Unless you have a significant financial interest in learning to speak the language in a very short time frame, I don't see how you could justify paying for a tutor.
posted by kevinbelt at 6:15 PM on August 12

It's been said already, but I just want to repeat that pronunciation is unlikely to be the hard part. German pronunciation is very regular -- once you know the rules, you can sound out a word from its spelling with high accuracy, much more so than in (say) English or French. There are only a few unfamiliar sounds (of which the "ch" after a light vowel is probably the hardest, if your only inventory of sounds is from English).

Two months into learning German, I could have read aloud convincingly from Der Spiegel -- without understanding half the words coming out of my mouth.
posted by aws17576 at 6:53 PM on August 12

posted by Amalie-Suzette at 7:46 PM on August 12

there isn't.

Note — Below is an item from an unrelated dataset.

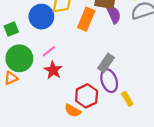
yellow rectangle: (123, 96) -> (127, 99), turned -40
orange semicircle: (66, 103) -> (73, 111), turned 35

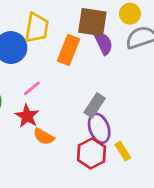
pink line: (49, 51) -> (32, 88), moved
red hexagon: (87, 96) -> (91, 153), moved
orange semicircle: (73, 111) -> (44, 137), moved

Also there aren't many good books. For beginning, the BBC series is excellent, especially the very realistic vocabulary. That'll get you to intermediate. You'll need Hammer's German Grammar, no way round it. The only good grammar workbook is Die Neue Gelbe, despite its weird sadistic sentences (the ones you work on or translate or whatever. You won't notice at first, then it gets weird). In addition, the Dictionary of German Synonyms book by Martin Durrell is good but not his follow-on ones, just the original one, and the Collins German Translation Dictionary. I luckily found a one-way langenscheidt dictionary german-english, way lighter than the unnecessary both-directions one, never seen one since. German's standard dictionary is the Duden, like your Webster, but i didn't find any great variation in quality across bilingual dictionaries, any will do if it's not terrible.